He snapped the phone closed and shoved it in his pocket. “Women.”
“Give me that brownie back,” Rose snapped.
“I’m kidding. The problem isn’t the homeowner’s wife. It’s Phil. He’s too nice to be in charge.”
“You won’t really fire him, will you?” Lauren asked.
“No, and he knows it. He has trouble being firm with homeowners, but the younger guys will work themselves into the ground for him. So how you doing today?”
“Better, now that I’ve had a brownie. You should eat yours. They do wonders for the mood.”
He smiled, his blue eyes crinkling in the corners. “My mood’s already improving.”
She found herself smiling back. So was hers. “How’s Nick doing?”

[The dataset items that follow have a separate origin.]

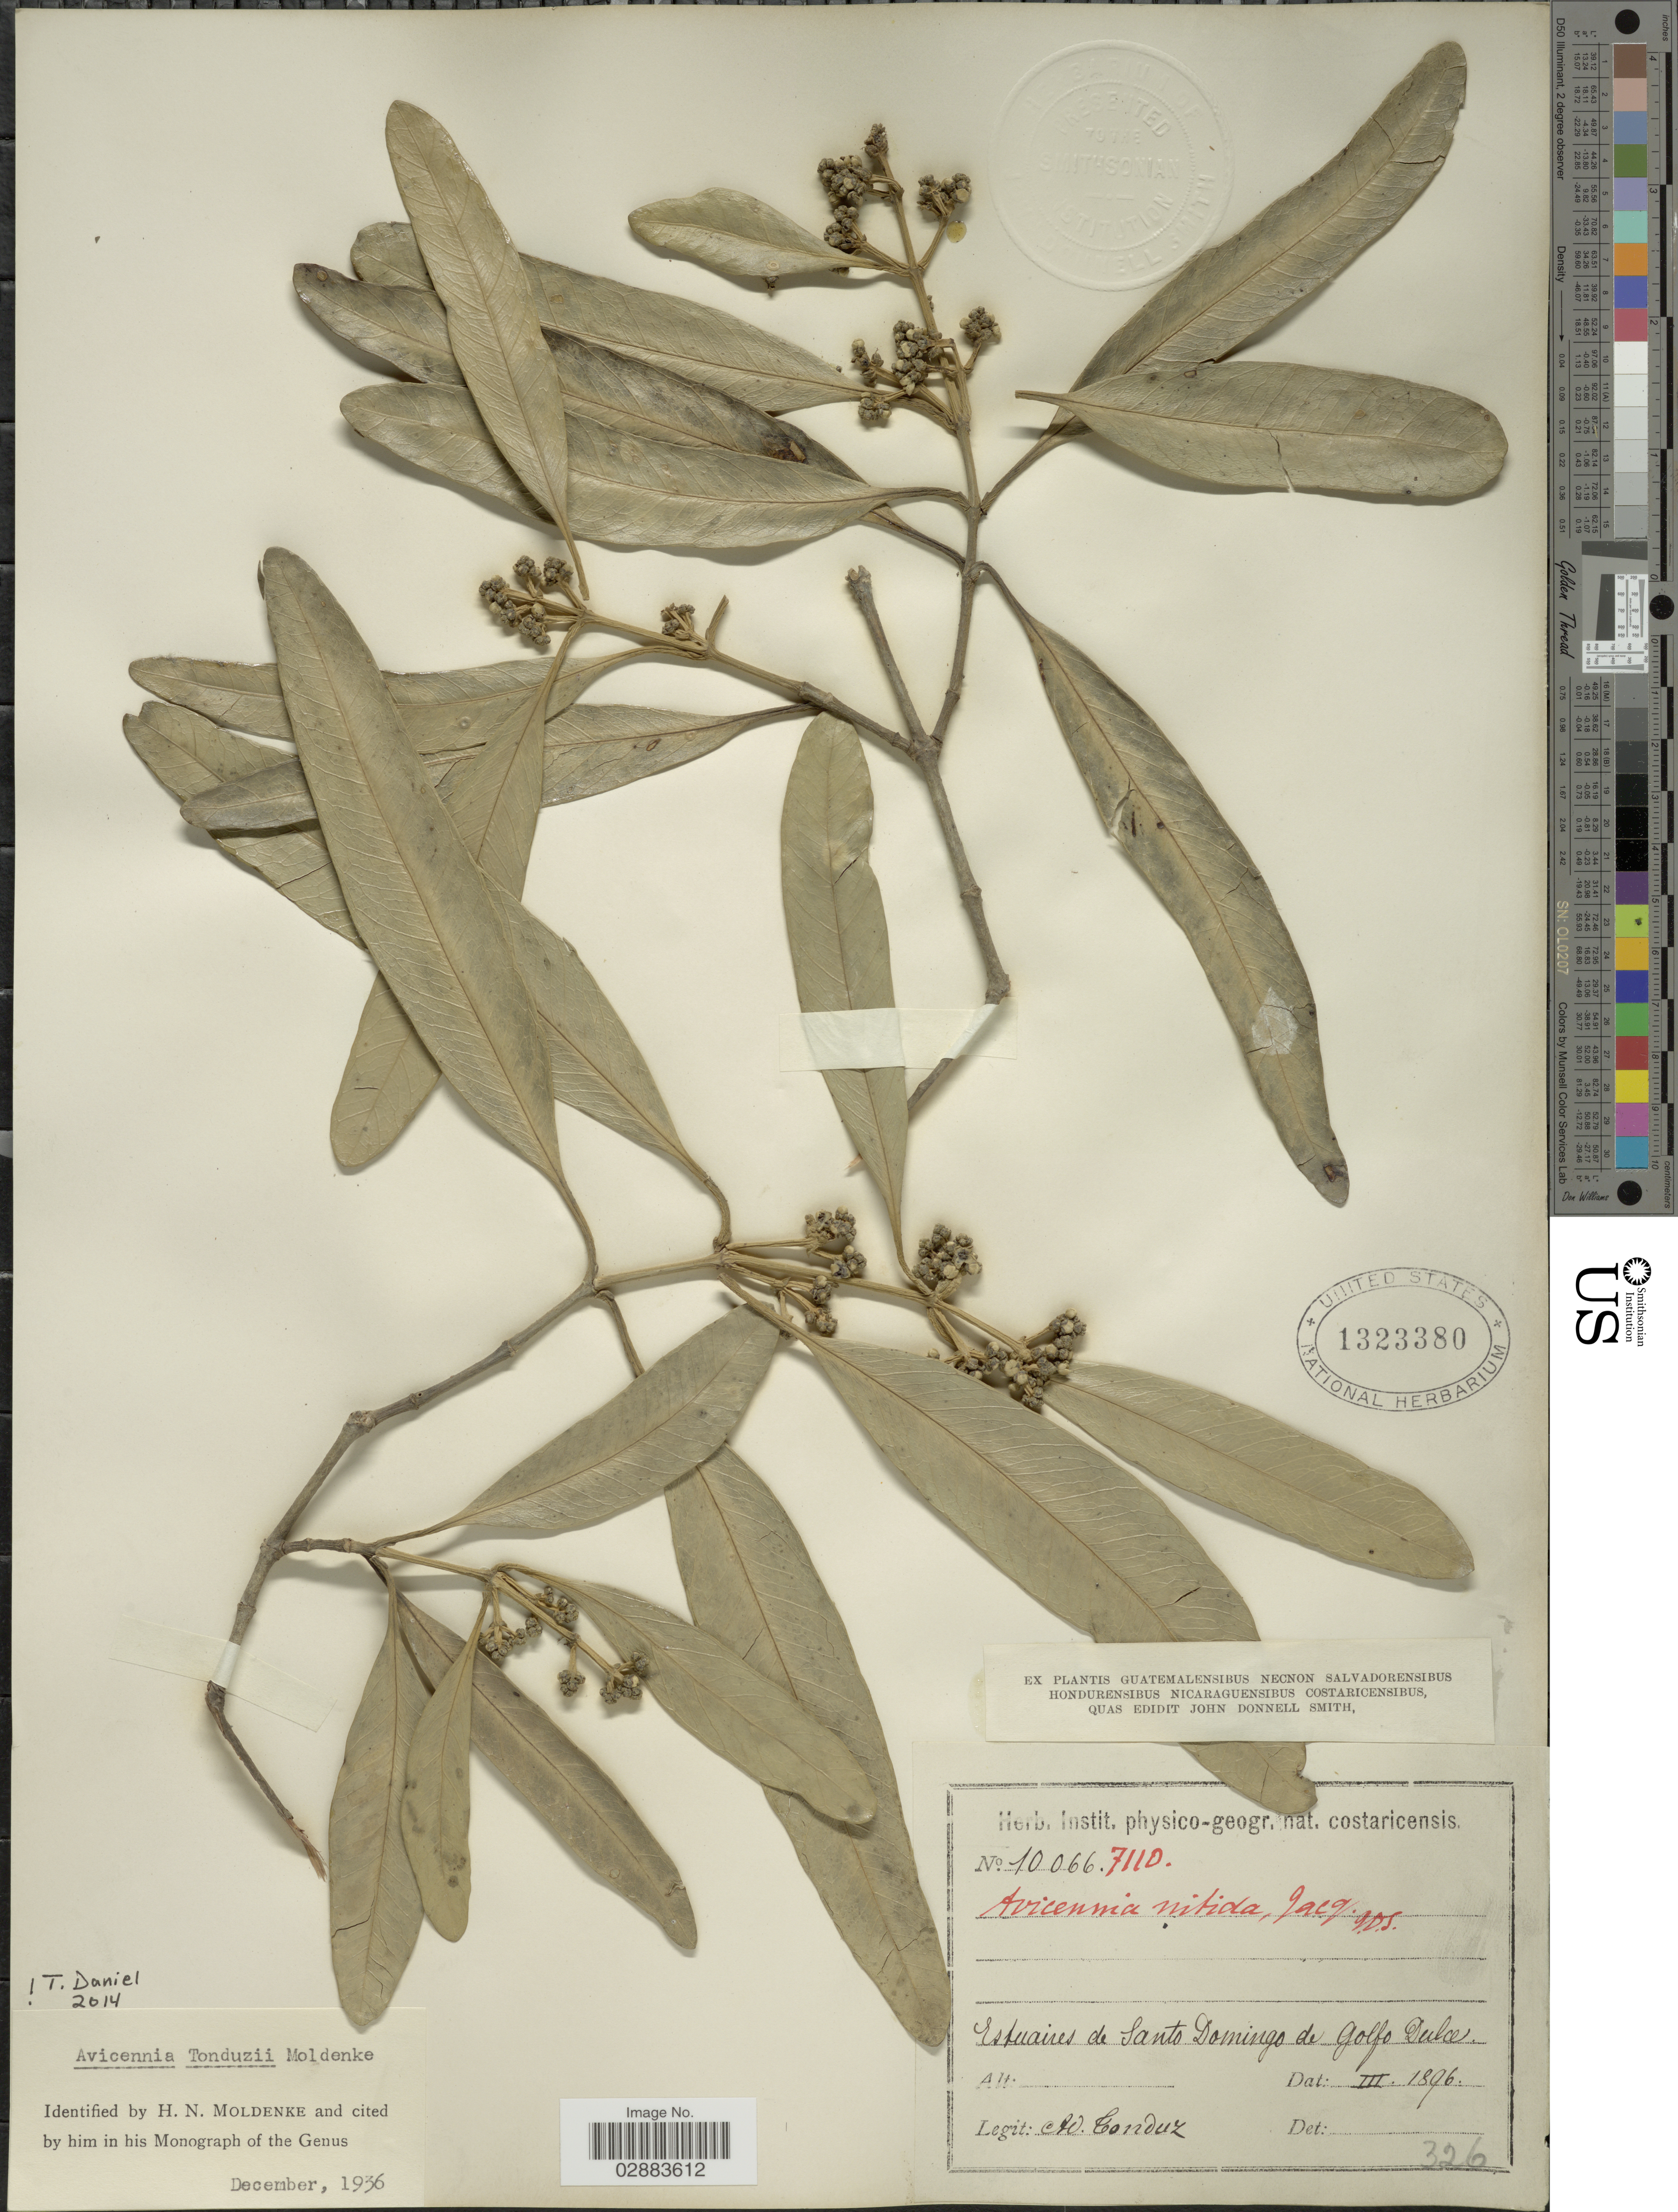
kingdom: Plantae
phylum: Tracheophyta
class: Magnoliopsida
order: Lamiales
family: Acanthaceae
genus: Avicennia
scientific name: Avicennia tonduzii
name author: Moldenke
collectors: A. Tonduz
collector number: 10066/7110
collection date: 1896-03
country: Costa Rica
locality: Estuaires de Santo Domingo de Golfo Dulce.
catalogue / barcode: US 1323380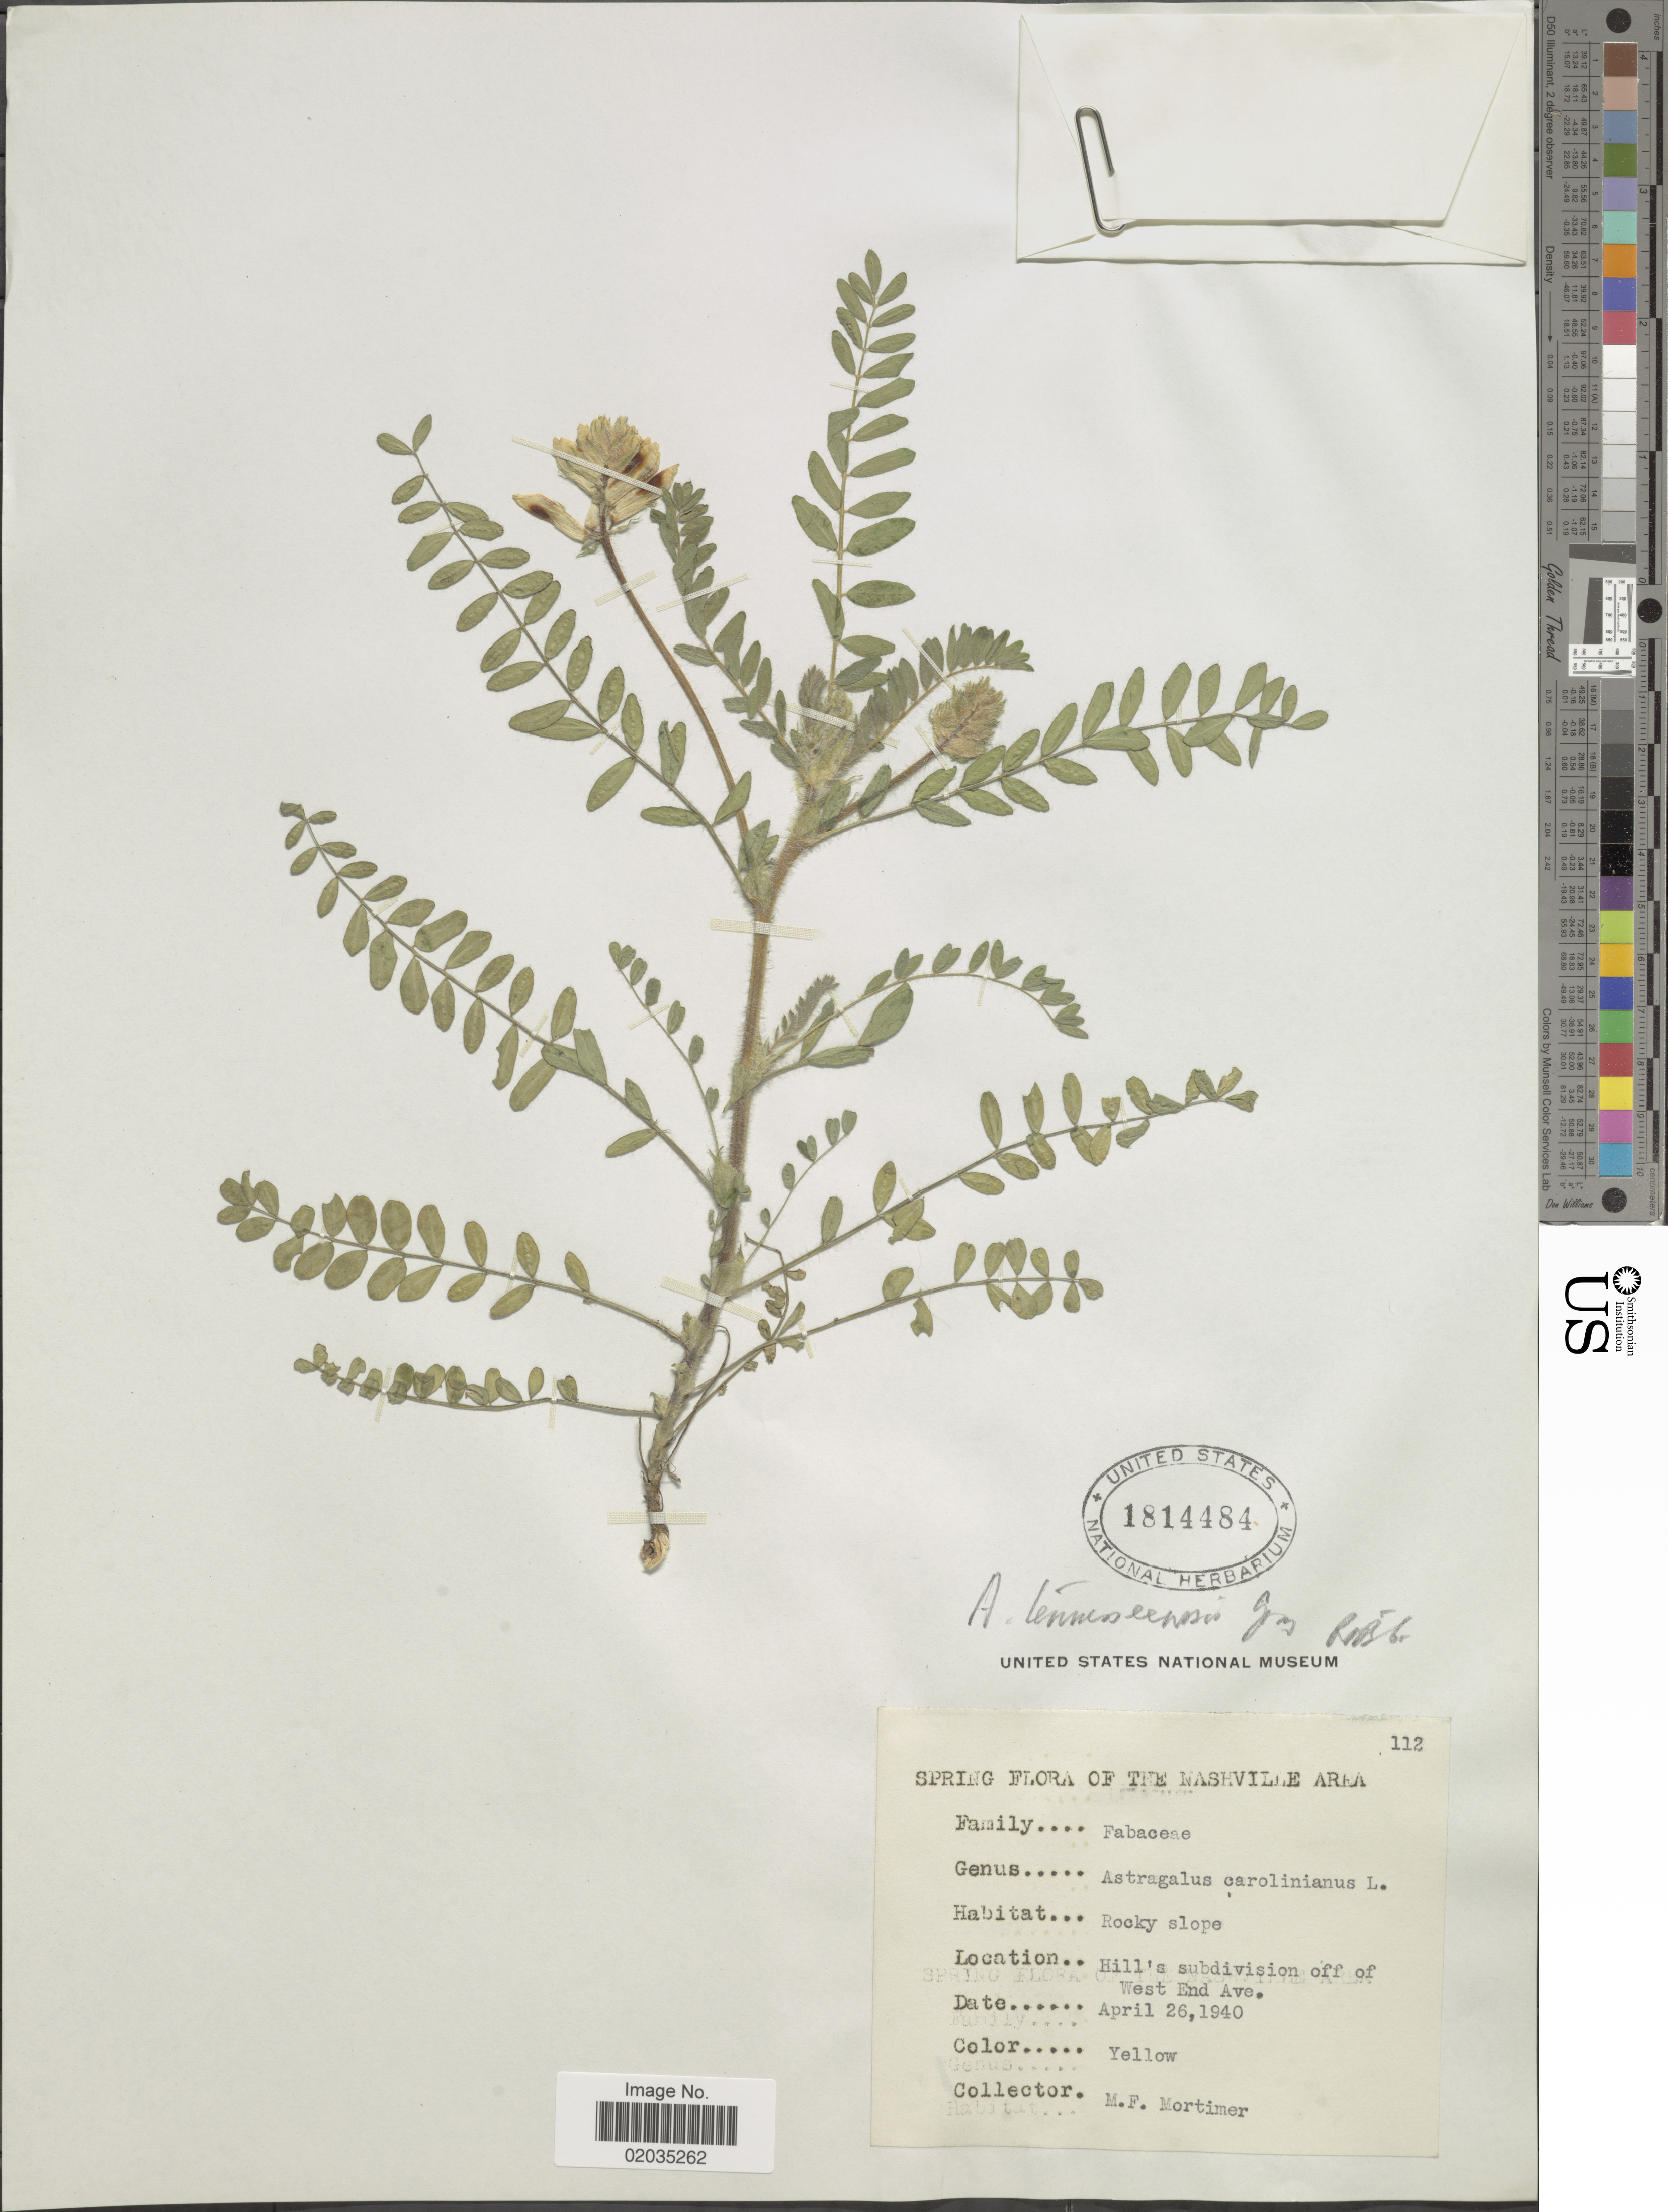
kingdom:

“Good. Andy had him working on the stone wall that runs around the back of the property. Straightening loose stones and yanking any weeds out.” They heard footsteps running up the back steps. “Speak of the little devil.”
Nick rushed in and grabbed his backpack out of the corner. He was filthy, sweaty and his hair was standing up in about twelve different directions, but he was also smiling. “Hi, Mom. I saw your car out front. Andy said I’m done for the day.”
Lauren crumpled up her napkin and tossed it in the garbage, trying to ignore the delicious sauce simmering on the stove. She needed to use the slow cooker more often on workdays. The only time she really had to cook big meals was the weekends, but she was the only one home to eat them. Or maybe she could cook up big batches of sauce to freeze and then reheat during the week. She suspected, though, her efforts wouldn’t taste as good as Rose’s smelled.
“Thanks for the brownie,” she told Rose. Then she turned to Ryan, who’d apparently devoured his in the time it had taken her to walk to the trash can. “Good luck with your countertops.”
He smiled again, making that slow heat curl through her insides. “Thanks. I’ll see you around.”
“Probably.”
She drove home listening to Nick’s story about the snake they found curled up in the stone wall, but part of her was thinking about Ryan. The most sinful thing in that kitchen should have been the freshly baked double-fudge brownie, but the gooey chocolate had nothing on that man’s smile. Or his eyes.
“Are you listening to me, Mom?”
“Yeah. Rock wall. Snake.”
“That was like two minutes ago. I said I need more money in my lunch account.”
Oops. Time to get her mind off Ryan and back on reality where it belonged.
*
On Saturday, Ryan scored a parking spot directly in front of Whitford Hardware and gave the door an extra little jerk because he liked the way the old bell sounded when it rang. Always had.
The place looked pretty empty, but he heard paint cans being moved around on the other side of a shelf. “Hey, Dozer, I need a half-dozen tubes of caulking and a couple of guns. Some idiot can’t read a supply list and took off for the weekend without leaving me what I need. Maybe if I texted it to him, he’d pay more attention.”
The person who stepped out from behind the shelf wasn’t Dozer, though. It was Lauren. She had on jeans and a long-sleeved T-shirt, both of which were liberally covered in dust.
“Dad’s not in today, so I’m covering for him.”
Which was fine with him. He’d never turn down a chance to see Lauren. “Is he okay? He’s not sick or anything?”
“He’s fine. My mom’s been trying to get him to slow down, so she talked him into going to an RV show today. It’s a good excuse to get some dusting done. He still gets the eye-level shelves, but you could write a book in the dust on the bottom shelves.”
“Not that it’s my business or anything, but why isn’t Nick doing it?”
“He works here during the summers. And he helps out part-time during school vacations sometimes, but he’s with his dad on the weekends and has school, which my dad thinks is more important. Mostly Nick helps shelve the deliveries and replace screens and glass panes and mix paint. Neither of them ever think to dust, and my mother’s refused to work in the store for years. She wants him to sell it and take her to Niagara Falls.”
He realized the time Nick was spending at the lodge probably took away from the time he spent at the store, but he knew Dozer had been all for it. He’d told him so last time Ryan had stopped in, after he’d apologized profusely for his grandson’s behavior. “He could probably go to New York without selling the business.”
She smiled, shaking her head. “From Niagara Falls, she wants to visit the Black Hills. And she’s always wanted to see a giant redwood tree or whatever they’re called.”
“That’s a long time to hang a We’ll Be Right Back sign on the door.”